The chilling details of Darger’s visuals in The Realms raise a candle to the depths of his imagination. His ambiguities are thought to have mirrored his own inner battles, too ― his simultaneous desire to enact suffering one minute and thwart it the next. Occasionally, Darger inserts himself into the narrative, both as General Darge (a “protector of children”) and as a bloodthirsty Glandelinian. He also drafted two alternate endings: Good prevails in one, evil in the other.
Ambiguity is present, as well, in the very anatomy of Darger’s characters, who include young girls drawn with penises. Myriad hypothesis circle this strange detail. Perhaps Darger wasn’t familiar with female genitalia, or felt torn between male and female himself, as did a character in his other book, Crazy Horse. Whatever the personal motivation for Darger’s choice, it speaks to his interest in illustrating the paradoxical, the two-at-once, the eternal in-between.

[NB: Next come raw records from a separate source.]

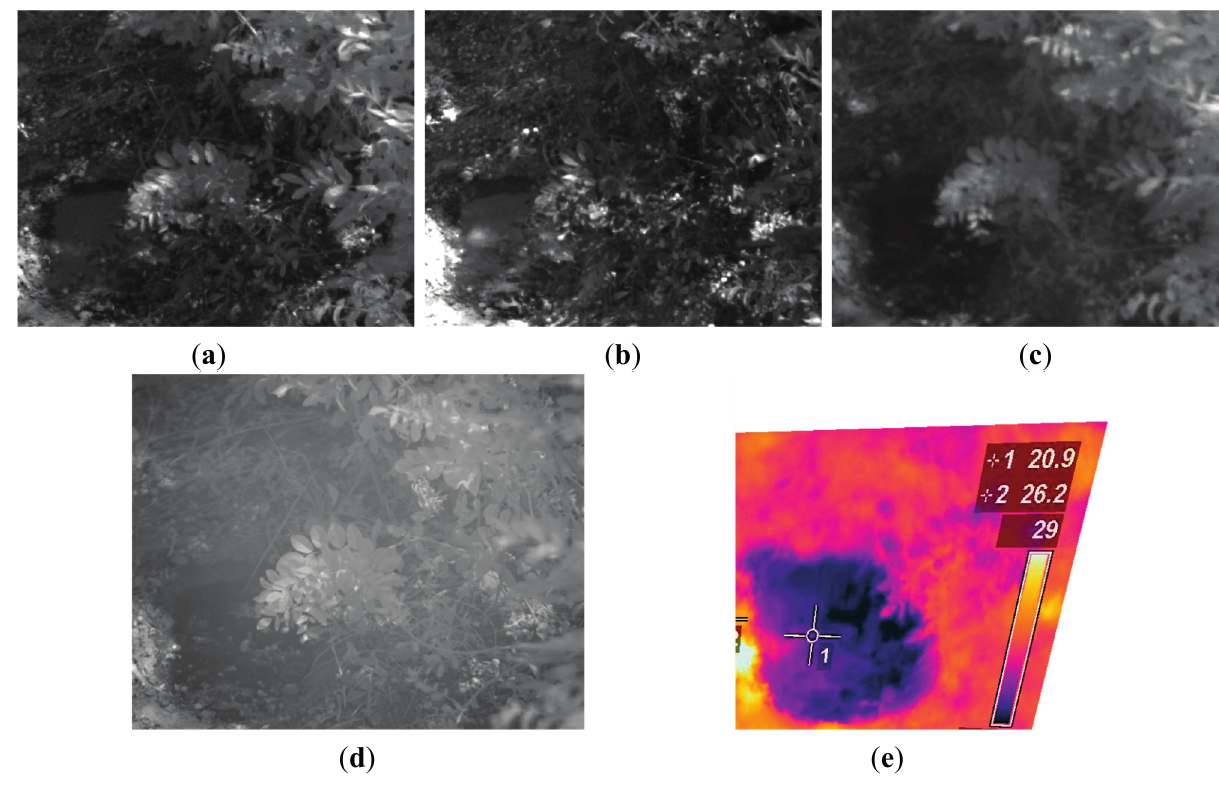
Figure 12. Registered images. ( a ) Registered monochrome image; ( b ) Registered 624 nm image; ( c ) Registered 950 nm image; ( d ) Registered SWIR image; ( e ) Registered LWIR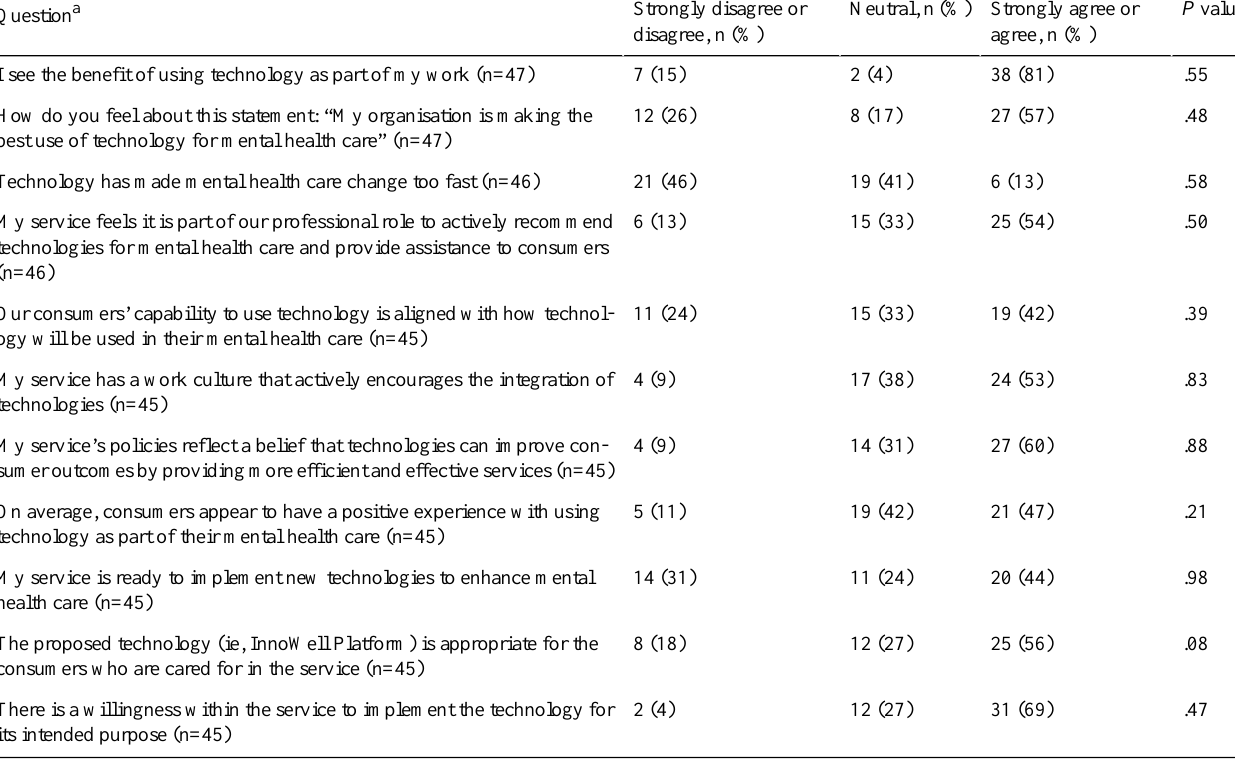
Table 2. Differences in aggregated web-based survey responses from participants based on the participating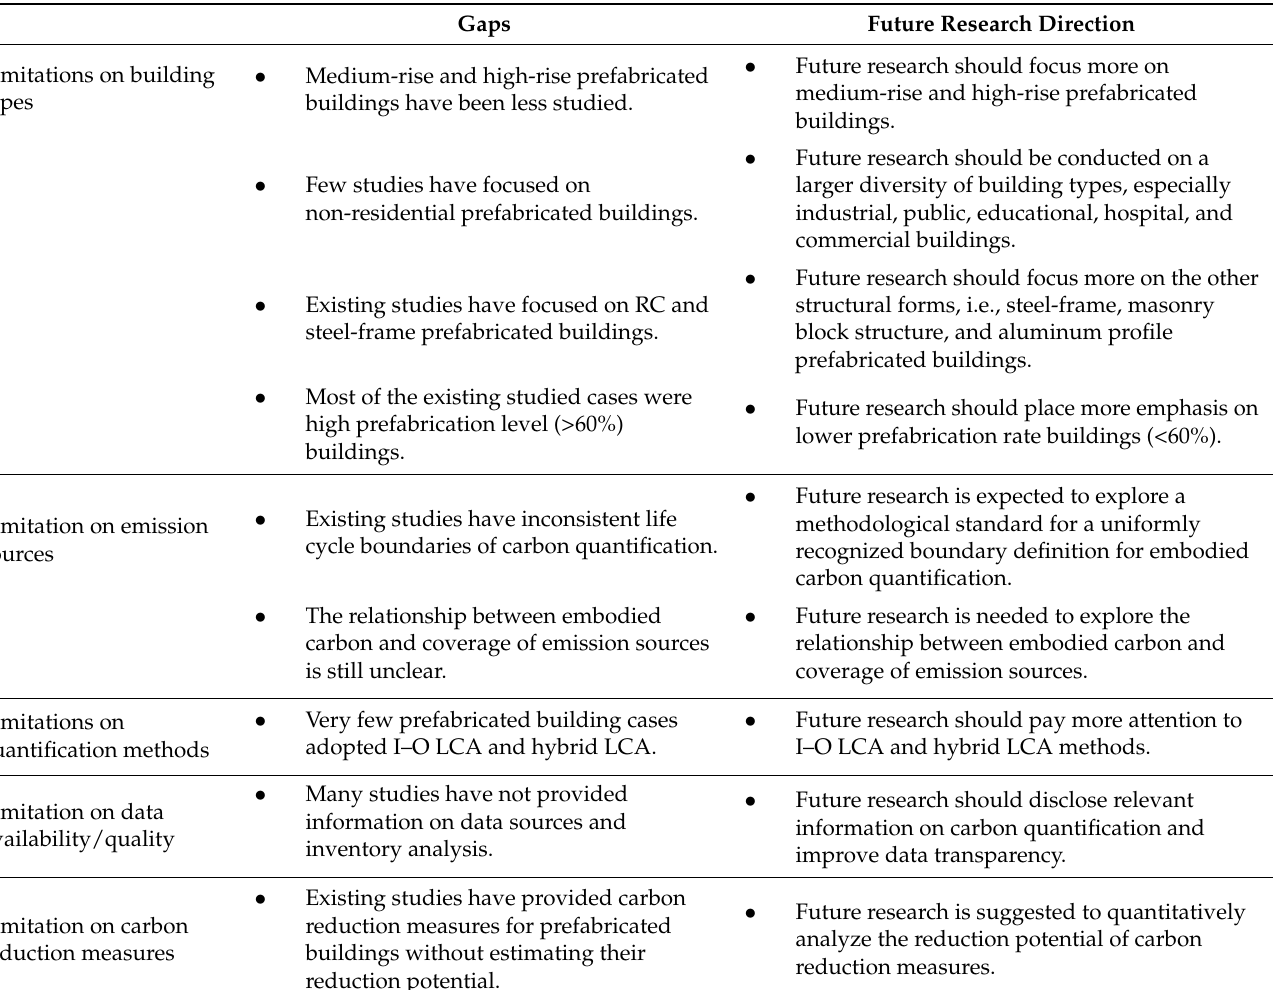
Table 5. Knowledge gaps and future research directions in embodied carbon quantification of prefabricated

From the little that is known about Darger’s life, it is clear his relationship with the concept of childhood was intense and fraught. Many art historians account for his obsession with childhood because of the traumas endured in his own. At 4 years old, Darger’s mother died during childbirth and his newborn sister was immediately put up for adoption. At 8, his father, impoverished and ill, relinquished Darger to a home for boys. After lashing out in school, he was committed to the “Asylum for Feeble Minded Children,” a nightmarish, abusive institution that Darger eventually escaped at 17.
After hopping a train back to Chicago, Darger went on to live what, from the outside, resembled a modest, solitary life. His free time, however, was spent furiously transcribing fears and fantasies into wild and sprawling narratives, formed both from images and words.

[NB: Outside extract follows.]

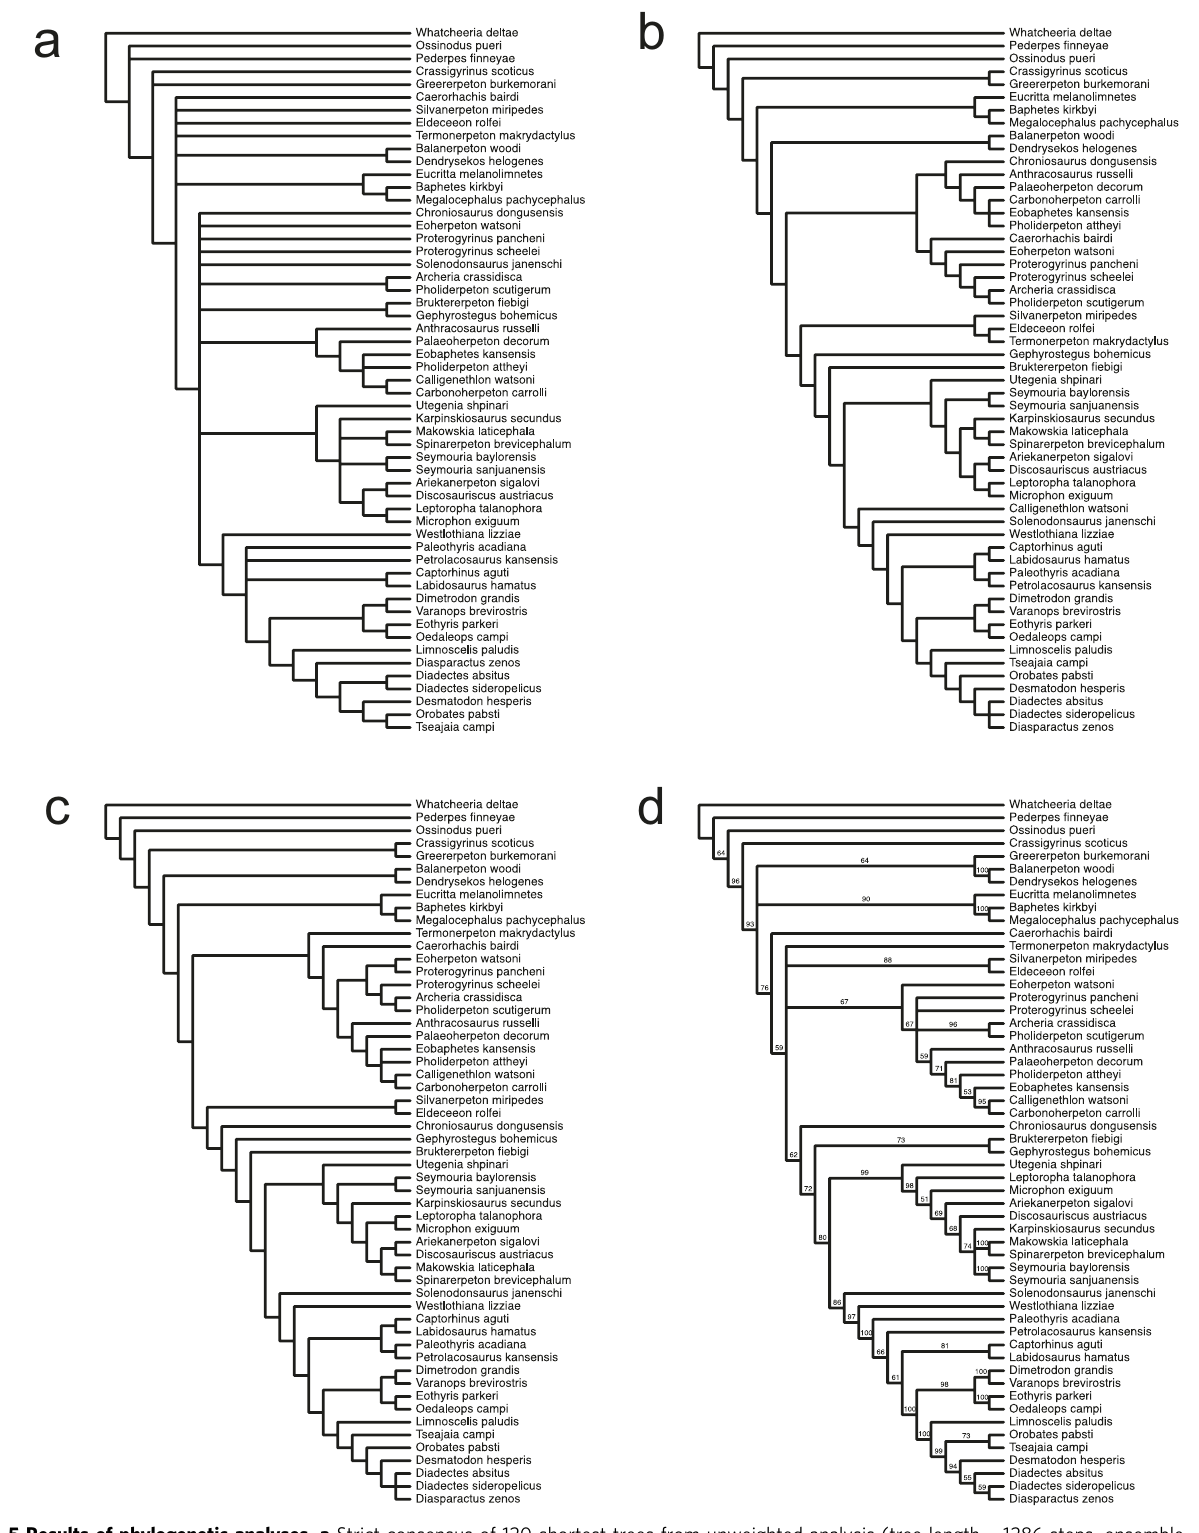
COMMUNICATIONS BIOLOGY| (2022) 5:283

Because he never went to art school or received technical training, Darger drew heavily from source materials in rendering his picture-perfect girls. He hoarded scraps of imagery that he would trace, copy and collage onto this burgeoning canvases. The resulting works combine the immediately recognizable innocence of sweet storybook illustrations with the fermenting horror of Darger’s carefully inflicted suffering, yielding some of the most difficult-to-digest depictions of all time.
“Source Materials” provides a tour through the unwitting accomplices in Darger’s twisted fantasies. Horns from a ram in a coloring book emerge in dragon-like beasts he called called Blengins. And innocent children, pictured stirring cereal and riding swings, end up splayed and bloodied on Darger’s page.
Perhaps some of the cult fixation on his sources is correlated to the dearth of available information regarding most aspects of his life. The black-and-white coloring book pages serve in place of the family albums, report cards, artist notes and other primary documents we are not privy to. The sugary sweet scraps show the Vivian Girls and their fantastical cohorts in better days, before they got wrapped up in the brilliant nightmares of one lonely janitor.
"Henry Darger: Source Materials," curated by Alison Amick, runs until May 29 at Intuit: The Center for Intuitive and Outsider Art in Chicago.